Stanislav Kadmenski

—Si le parece podemos hablar ahora un poco sobre extraterrestres…

Lanzo el platillo sobre la mesa. Casi como si estuviera pidiendo limosna. Ha sonado a metal hueco, como el Yelmo de Mambrino rebotando contra la mesa de madera de una tasca castellana o un baquetazo mal sincronizado contra el platillo de una batería. Noto cierto desconcierto en su mirada. Un mohín de estupor. Me río un poco. Él carraspea serio. Frunce el entrecejo. Siento que le he decepcionado. «Otro periodista que viene a lo mismo», pienso que piensa. Su alegre disposición de ánimo se ha enfriado súbitamente, como un reactor nuclear apagado de improviso. Sigo hablando, pero me atropello, como si quisiera tapar el vacío cósmico en expansión que se impone entre nosotros. El giro ha sido muy brusco. Me aturullo un poco:

—Como ya le conté por teléfono, esta historia forma parte de mi infancia, la URSS era un misterio para nosotros, no sabíamos bien lo que ocurría en este país tan hermético y, de repente, aparece en los medios esta noticia, que en Vorónezh hubo un caso ovni, incluso hicieron dibujos…

Sin darle tiempo a responder, le enseño la fotocopia de la crónica de Sotillo. Mira la hoja. Guarda silencio. Estábamos hablando del escudo antimisiles, de Libia, de las dos guerras mundiales y el ovni cae como un jarro de agua fría. Sigo hablando yo.

▸ **DATOS REGISTRADOS**
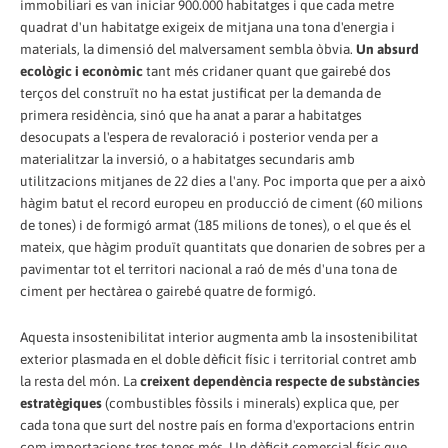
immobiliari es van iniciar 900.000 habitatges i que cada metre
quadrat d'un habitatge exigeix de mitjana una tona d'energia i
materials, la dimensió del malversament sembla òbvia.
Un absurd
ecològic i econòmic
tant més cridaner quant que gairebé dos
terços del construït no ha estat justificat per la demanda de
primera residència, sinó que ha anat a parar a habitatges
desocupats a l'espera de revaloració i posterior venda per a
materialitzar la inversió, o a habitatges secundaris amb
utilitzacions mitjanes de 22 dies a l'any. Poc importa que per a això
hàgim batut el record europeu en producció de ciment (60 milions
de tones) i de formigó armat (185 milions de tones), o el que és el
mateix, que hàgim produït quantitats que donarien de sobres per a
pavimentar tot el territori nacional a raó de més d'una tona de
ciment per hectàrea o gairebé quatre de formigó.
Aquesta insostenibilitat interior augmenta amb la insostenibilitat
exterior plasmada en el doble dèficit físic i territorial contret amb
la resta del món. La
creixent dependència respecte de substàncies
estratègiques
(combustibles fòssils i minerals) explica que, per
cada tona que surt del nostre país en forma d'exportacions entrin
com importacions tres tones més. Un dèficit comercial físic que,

==

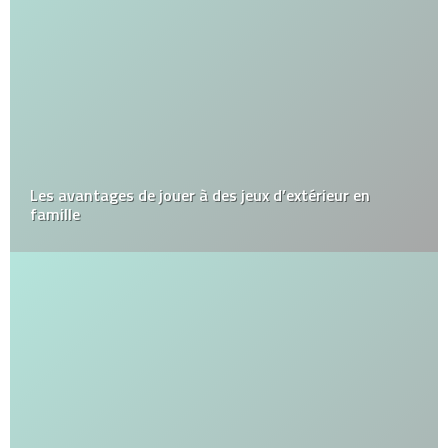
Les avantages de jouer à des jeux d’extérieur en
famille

▸ **QUÉ SE PIDE**
A - Según el fragmento, ¿de quién es la crónica cuya fotocopia se enseña?
B - Reproduce del fragmento el texto comprendido entre "Sin darle tiempo" y "Sigo hablando yo.", ambos incluidos.
C - Enumera todos los temas de los que se estaba hablando, según el fragmento, antes de que surgiera el del ovni.

▸ **RESPUESTAS ESPERADAS**
A - De Sotillo.

B -
Sin darle tiempo a responder, le enseño la fotocopia de la crónica de Sotillo. Mira la hoja. Guarda silencio. Estábamos hablando del escudo antimisiles, de Libia, de las dos guerras mundiales y el ovni cae como un jarro de agua fría. Sigo hablando yo.

C - El escudo antimisiles, Libia y las dos guerras mundiales.